Adapun para pengisi program Lawatari di Yogyakarta ini antara lain Valentina Ambarwati, Siti Alisa, Agung Gunawan, Sri Cicik Handayani, Ni Putu Arista Dewi, Megatruh Banyu Mili, Maria Renata Rosari, Scholastica W. Pribadi, Anter Asmorotedjo, Linda Mayasari, Mila Rosinta Totoatmojo, Nia Agustina.

Salah satu kegiatan yang menarik adalah adanya seri program pertunjukan di tiga kota dalam kolaborasi dengan mitra lokal. 

Mila menuturkan dengan mengusung nama Lawatari yang dibentuk dari kata “lawat” dan “tari”, program ini berangkat dari semangat berkunjung dan mengenal konteks lokal di kantong- kantong seni pertunjukan di beberapa wilayah Indonesia.

“Kami punya banyak potensi-potensi seniman perempuan karena memang MAD laboratorium khusus untuk perempuan dikarenakan ekosistem seniman perempuan untuk berkarya sebagai koreografer ataupun kreator itu banyak sekali tantangannya,” ucap dia.

Lebih lanjut, Mila mengajak masyarakat khususnya para pencinta seni untuk tidak selalu menikmati pertunjukan dengan cuma-cuma seperti yang banyak disuguhkan di Yogyakarta.

Lawatari bakal digelar mulai dari 20-21 Januari 2024  di Studio Banjarmili dimana akan diawali dengan Lokakarya Seni Tata Kelola: ‘Merakit Ruang untuk Tumbuh Bersama’ dengan pengampu Linda Mayasari dan Maria Renata Rosari (keduanya IDF).

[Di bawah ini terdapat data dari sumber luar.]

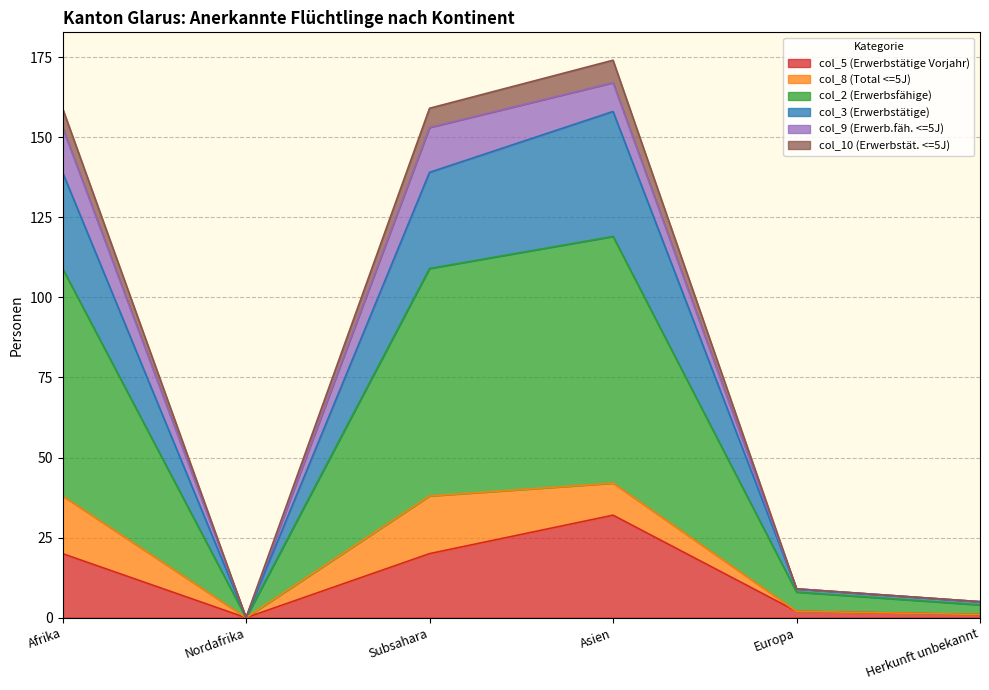

Which category has the highest value in the col_5 (Erwerbstätige Vorjahr) series?

Asien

Malam harinya pertunjukan menampikan ‘Atandang’ karya Sri Cicik Handayani, ‘Budi Bermain Boal’ (Megatruh Banyu Mili), dan ‘Ganda’ (Valentina Ambarwati), 

Sementara Minggu (21/1) diawali pukul 10.00-12.00 Masterclass: ‘Metode Latihan Martinus Miroto’ dengan pengampu Agung Gunawan (penari) dan Anter Asmorotedjo (koreografer. Malam hari pertunjukan karya ‘Suun’ (Putu Aristadewi) dan In Cycle (Siti Alisa).

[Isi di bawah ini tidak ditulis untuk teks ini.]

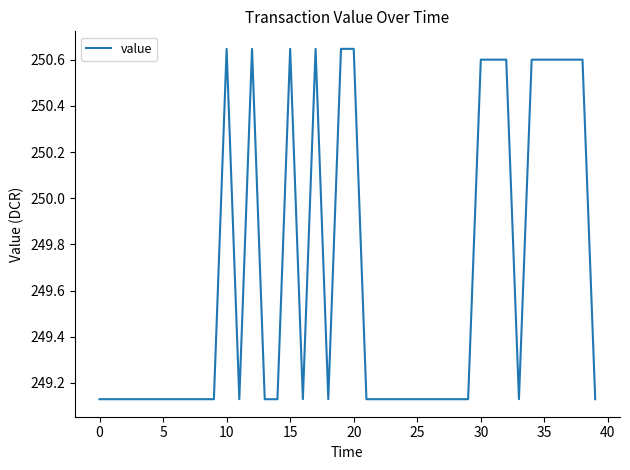

What is the difference between the maximum and minimum values?

1.5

Senada dengan hal tersebut, Inisiator Paradance Platform, Nia Agustina mengatakan, IDF mencoba memahami konteks di masing-masing daerah yang dikunjungi termasuk di Yogyakarta.

Program Lawatari: Yogyakarta adalah kesempatan bagi kami – Paradance Platform, IDF, MAD Lab, dan Studio Banjarmili untuk saling melihat cara kerja dari masing-masing dalam visi bersama mendukung koreografer muda. 

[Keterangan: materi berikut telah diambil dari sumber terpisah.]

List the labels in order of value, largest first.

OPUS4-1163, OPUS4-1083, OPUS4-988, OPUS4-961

“Ini dapat menjadi awal yang baik untuk menyadari bahwa dengan infrastruktur dan alam kesenian terutama seni tari di Indonesia, kita perlu melakukan kerja yang saling terhubung untuk mendukung karya seorang seniman,” tutur dia.

Salah satu pengisi Lawatari, Sri Cicik Handayani mengatakan bakal menyuguhkan tarian dengan  membaca ulang relasi dan tegangan tatapan antara penonton (penayub) yang didominasi laki-laki terhadap penari (tanda) perempuan (juga sebaliknya) dalam peristiwa kesenian tayub melalui karya Atandang.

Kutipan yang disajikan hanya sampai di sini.